Kiwibank has two series of bonds and perpetual preference shares listed on NZX.
Jurkovich said the rise in interest rates has been “unprecedented” and his bank has recently phoned 5,000 home loan customers to discuss how they were coping.
The Reserve Bank has raised its official cash rate from 0.25% to 5.5% between October 2021 and July this year.
Kiwibank's one-year mortgage rate, the most popular term at the moment, for those with at least 20% equity has risen from 2.5% to 7.25%.
Of those called, about 500 had wanted to talk about their options for reducing payment requirements.
That resulted in about 300 moving to interest-only payments or extending the term of their loans and only about 50 needed more intensive help, he said.
That exercise showed “New Zealanders have been pretty resilient,” Jurkovich said, adding that when surveyed, customers number one concern relating to financial security was having “a roof over their heads.”

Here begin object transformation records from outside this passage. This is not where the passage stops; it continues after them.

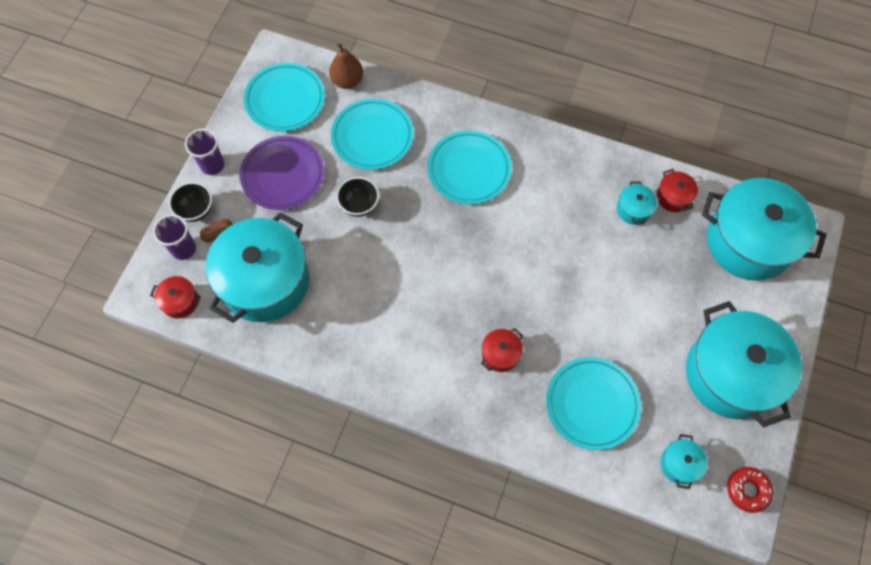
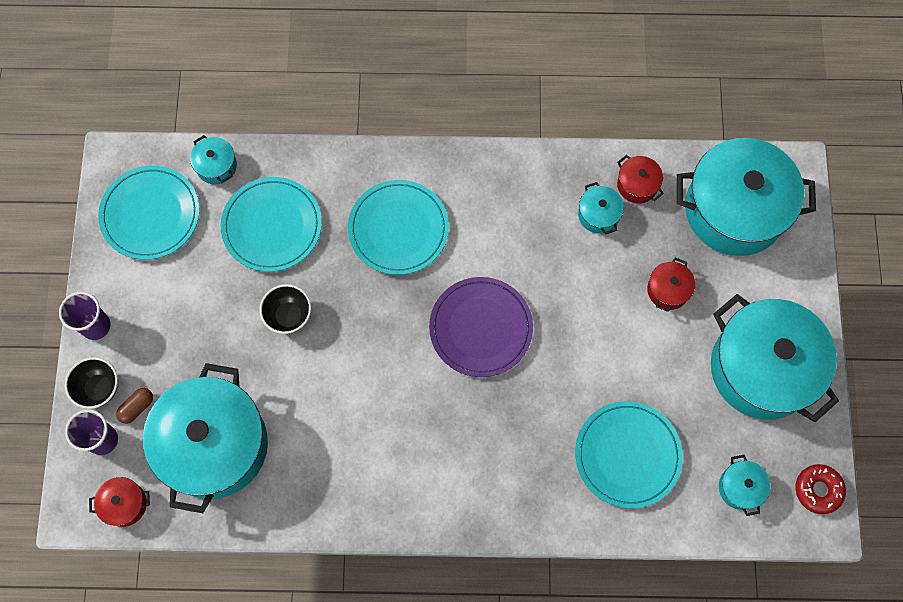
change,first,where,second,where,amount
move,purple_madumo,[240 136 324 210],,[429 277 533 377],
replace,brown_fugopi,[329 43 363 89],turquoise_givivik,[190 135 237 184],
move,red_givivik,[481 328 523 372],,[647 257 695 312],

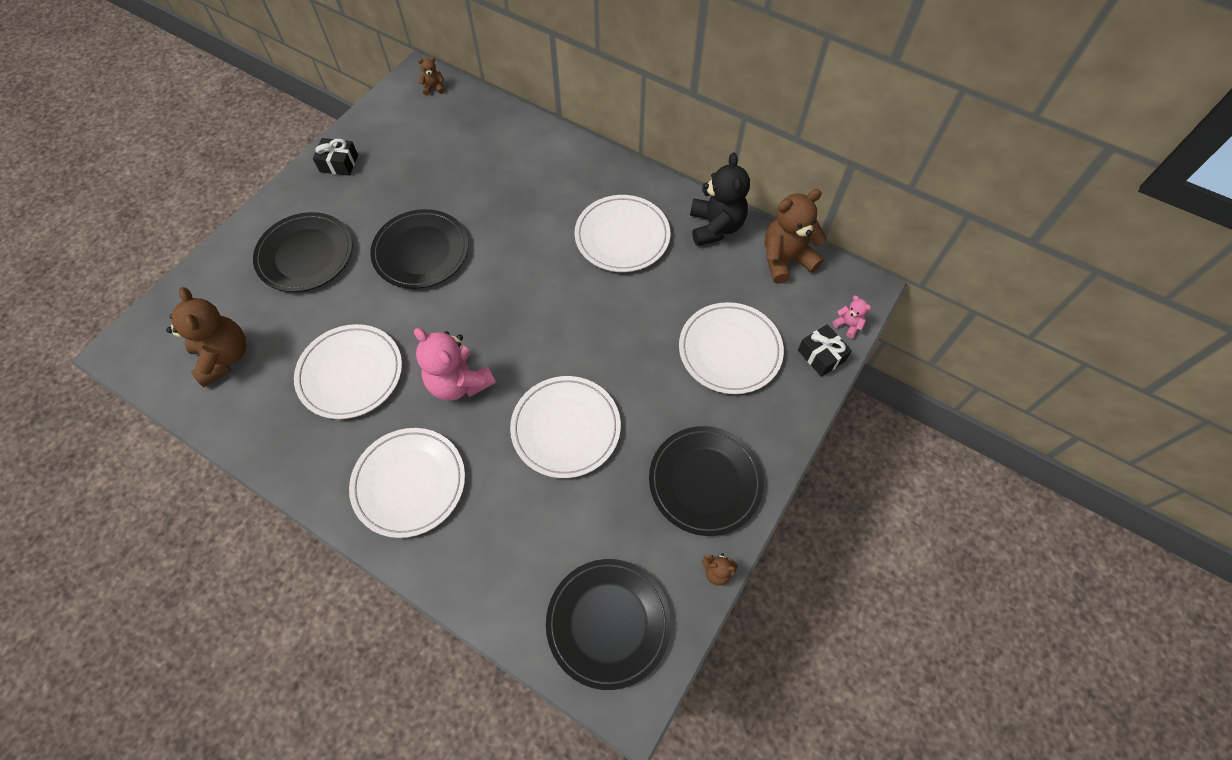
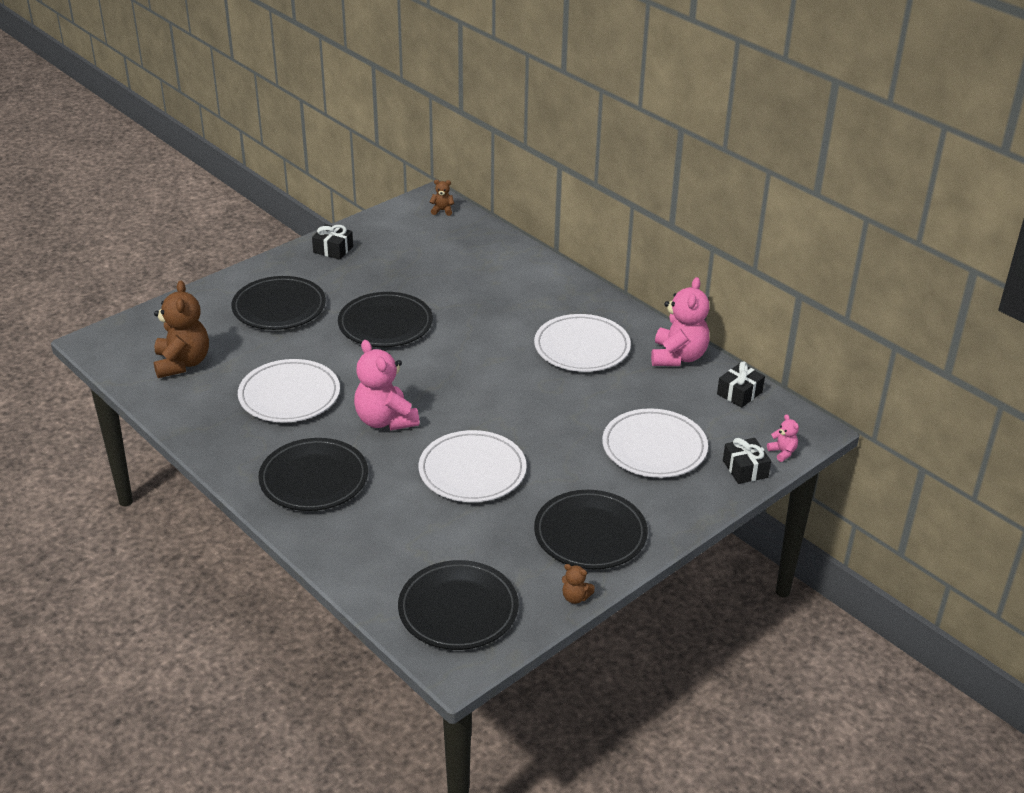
change,first,where,second,where,amount
recolor,white_madumo,[349 428 465 538],black_madumo,[258 438 368 511],
recolor,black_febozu,[690 153 750 246],pink_febozu,[651 277 710 366],
replace,brown_febozu,[765 189 827 284],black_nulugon,[717 361 765 408],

About 20% of Kiwibank's customers had maintained payments while interest rates were falling and so are now well ahead of repayment requirements, he said.
Jurkovich said that one reason customers have coped so well is that when mortgage rates were down at 3%, his bank had been using test rates of 7% or 8% to assess customers' ability to repay loans.
While that might have seemed “pretty academic” at the time, it has stood Kiwibank and its customers in good stead, he said. Kiwibank is now using 8.75% to test customers' ability to repay loans.